# Old Textile Mill



## Jon6D (Mar 12, 2016)

Done this one with Vertigo Rod.

The minute I stepped in this Mill I just fell in love with the place.

Once a thriving hub of industry, the textile mill now stands abandoned but still home to hundreds of colour coordinated yarns.
The looms have stood unused for decades and the mill’s machinery is rusting away,
disused since 1980, the mill has been untouched and boxes of yarn lay abandoned on the floor of the building

The amount of machinery and objects left behind is just something you don’t see every day, It’s the kind of stuff you would expect to see in a museum, it's shocking to see that the history was not being preserved, everything was just sitting there, the looms have stood unused for decades and the mill's machinery now rusts away.
I hope they save this place and do sorting with it, it would be such a shame if this place goes to waste.


----------



## smiler (Mar 12, 2016)

Nicely Done Jon, I wonder why the bits of harness were there? I enjoyed it, Thanks


----------



## Rubex (Mar 12, 2016)

Wow what an amazing place! Fantastic find and photos Jon6D


----------



## degenerate (Mar 12, 2016)

Absolutely amazing Jon, I love mills and this has made my jaw drop!


----------



## jsp77 (Mar 12, 2016)

That's a very nice mill, loving the old machinery, thanks for sharing John


----------



## HughieD (Mar 12, 2016)

Fantastic that. Like a living museum. Can we have a bit more on the whereabouts please?


----------



## tumble112 (Mar 12, 2016)

That would make a nice museum. Well captured.


----------



## KateyB (Mar 12, 2016)

Wow this looks amazing, great photos!


----------



## Sam Haltin (Mar 13, 2016)

It looks like they just went home after a days work and never turned up the following day. The belts are still attached. Nicely done though.


----------



## scribe (Mar 14, 2016)

That is very special. Nice shots and thanks for sharing.


----------



## Dirus_Strictus (Mar 14, 2016)

smiler said:


> Nicely Done Jon, I wonder why the bits of harness were there? I enjoyed it, Thanks



This place has become a dumping ground since it was abandoned, one now finds quite a lot of none textile related items scattered about. Locked up finally when the the price of ferrous scrap was stuck in a very low trough, the location of this place meant that scrapping made no profit. The machinery is not that uncommon if you search around. My wife's family were mill owners in Armley and like all businesses in the 70's and 80's in the area, the floors were full of this type of machinery. It is the main reason why the British industry went to the wall - outdated machinery that nearly bankrupt businesses could not afford to replace, but if they were to compete with the Italian and Asian mills had to be replaced. Most like my late father-in-law wound up the business and paid out the family share holders, rather than loose everything. Sad, but a feature of many British industries over the years - lack of investment in modern machinery when cash was available and then catastrophe when there is no cash to replace to survive!

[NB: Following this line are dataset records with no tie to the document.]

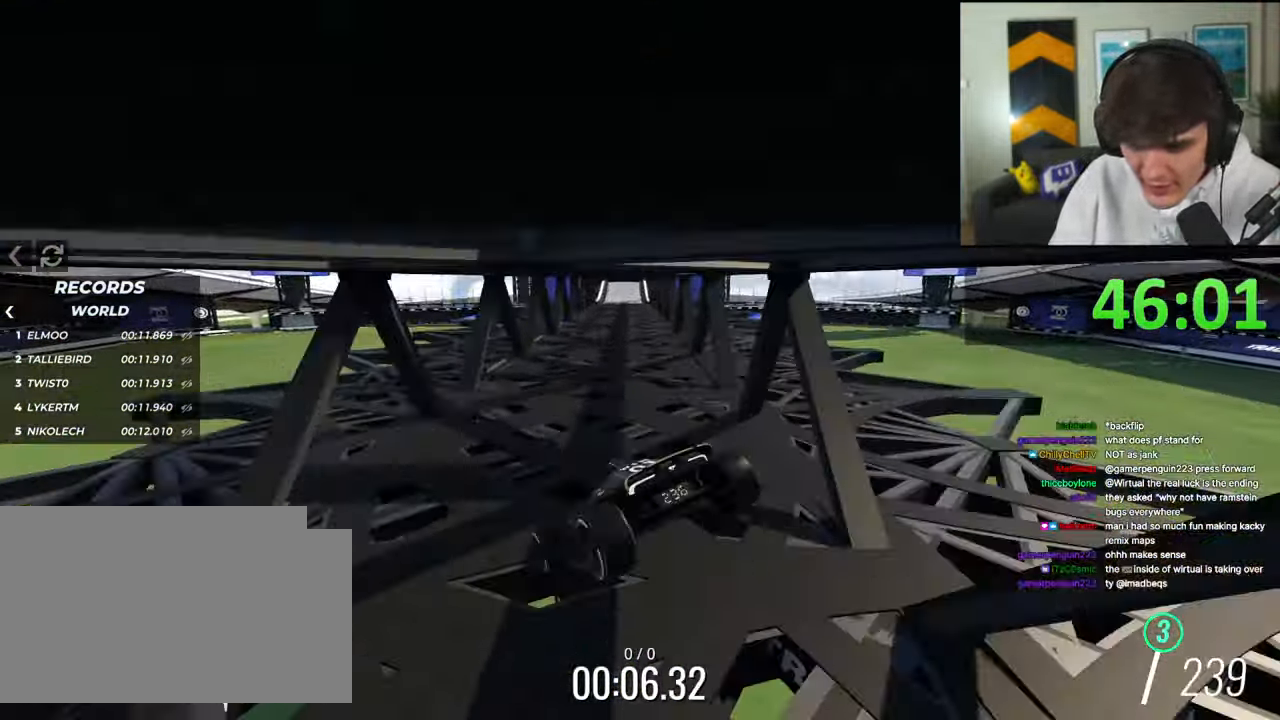
{"keys": ["up"], "events": [[100, "right", "down"], [200, "right", "up"]]}
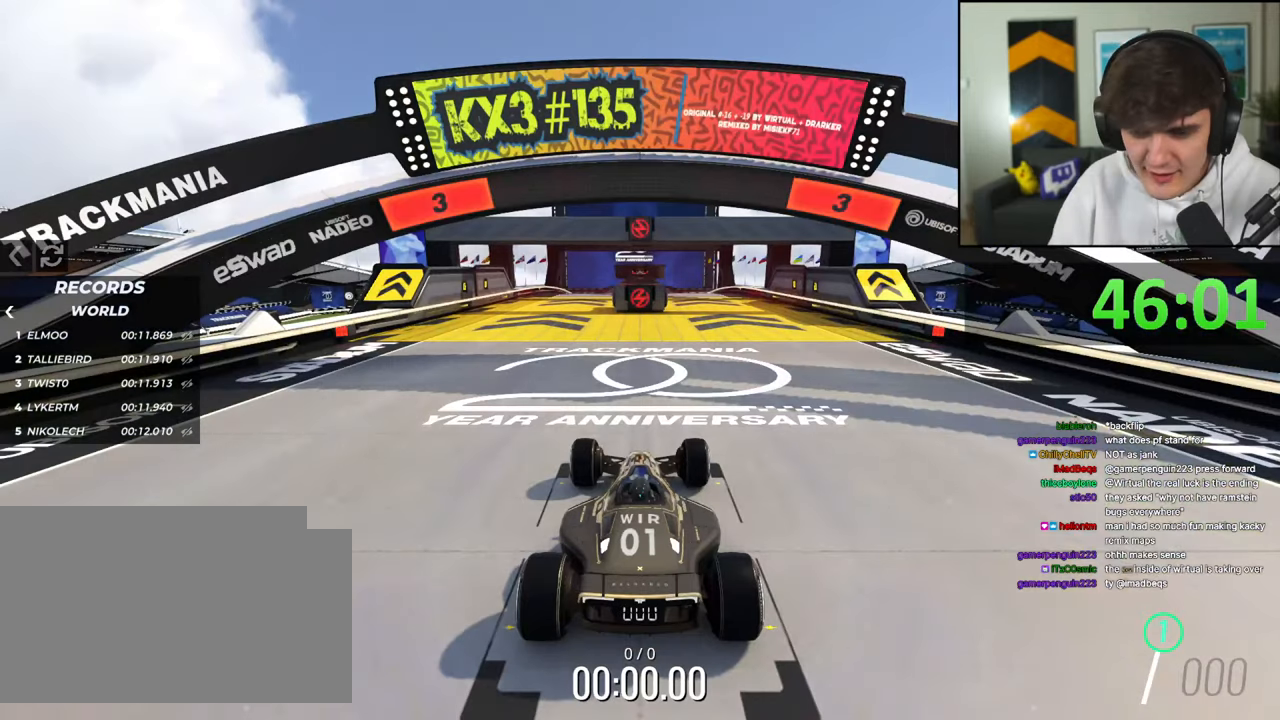
{"keys": ["up"], "events": []}
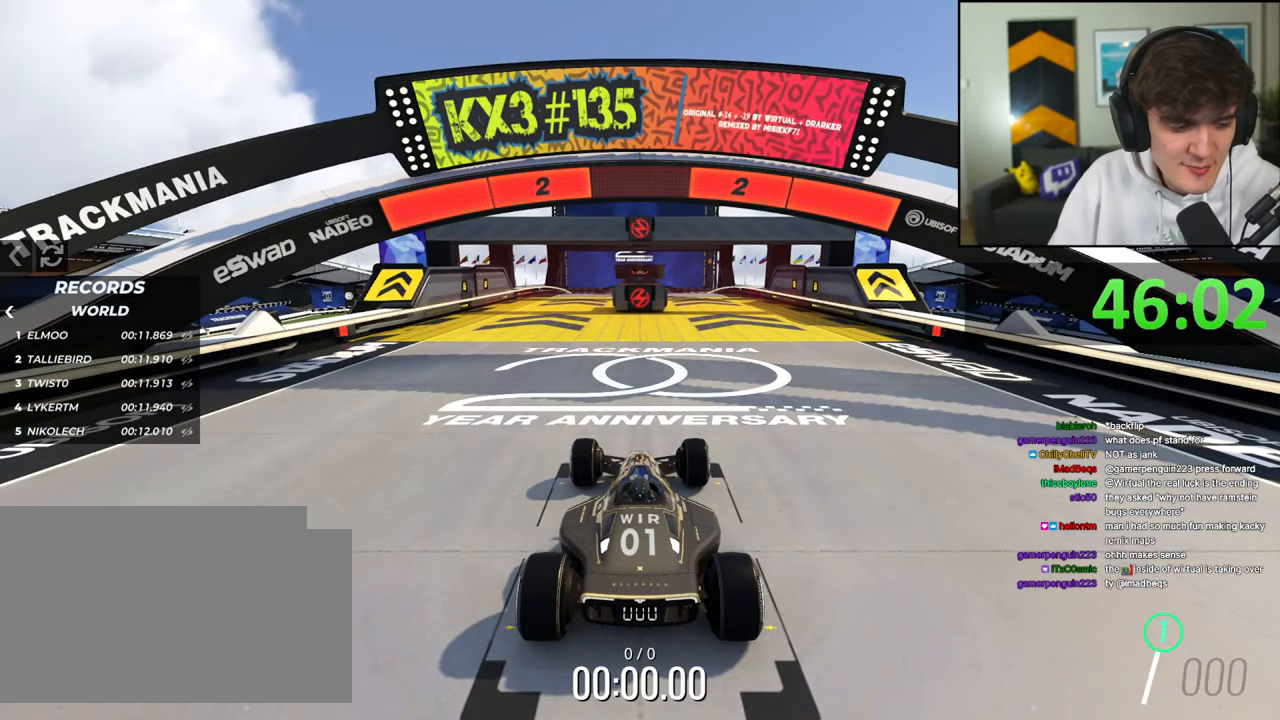
{"keys": ["up"], "events": []}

A very nice set of photographs here - well done!


----------



## tazong (Mar 14, 2016)

Excellent find - great photos bud


----------



## flyboys90 (Mar 14, 2016)

Amazing piece of history,bet it made a hell of a clatter when it was running.First class images.


----------



## Dirus_Strictus (Mar 14, 2016)

flyboys90 said:


> Amazing piece of history,bet it made a hell of a clatter when it was running



Like all these mills, it did. That is why all mill workers were excellent lip readers - deaf or not!


----------



## Brewtal (Mar 14, 2016)

Great find mate - I love stuff like this! Thank you for sharing!


----------



## Jon6D (Mar 16, 2016)

tazong said:


> Excellent find - great photos bud


Thanks Taz


----------



## Jon6D (Mar 16, 2016)

smiler said:


> Nicely Done Jon, I wonder why the bits of harness were there? I enjoyed it, Thanks


Probably used horses to pull stuff up the and down the river that powered the mill or to transport wool to and from the mill ?


----------



## Jon6D (Mar 16, 2016)

degenerate said:


> Absolutely amazing Jon, I love mills and this has made my jaw drop!


Thanks buddy


----------



## Vertigo Rod (Mar 16, 2016)

Superb photos of a fantastic place. Enjoyed this visit a lot - especially after what happened just before . Brilliant stuff as usual Jon


----------



## mockingbird (Mar 16, 2016)

i loved this place years ago! excellent work on it  upstairs is abit wobbly


----------



## ReverendJT (Mar 31, 2016)

This place is incredible, I've been trying to track it down since you first posted it and have now narrowed it down to 10 sites dotted around Wales, should make for a good summer road trip. 

Thanks so much for sharing these.


----------



## Seven (Apr 1, 2016)

What a find! Places like this, that are trapped in time truly are my favourite


----------



## UrbanX (Apr 4, 2016)

I was not expecting the inside to be like that! 
Cracking photos, well done for documenting it so well


----------



## Lone Wanderer (Apr 4, 2016)

Great photos! Really captured the place well, love the old machinery!


----------



## Jon6D (May 2, 2016)

UrbanX said:


> I was not expecting the inside to be like that!
> Cracking photos, well done for documenting it so well



Niether was I, unbelievable place, one of my faves, thank you


----------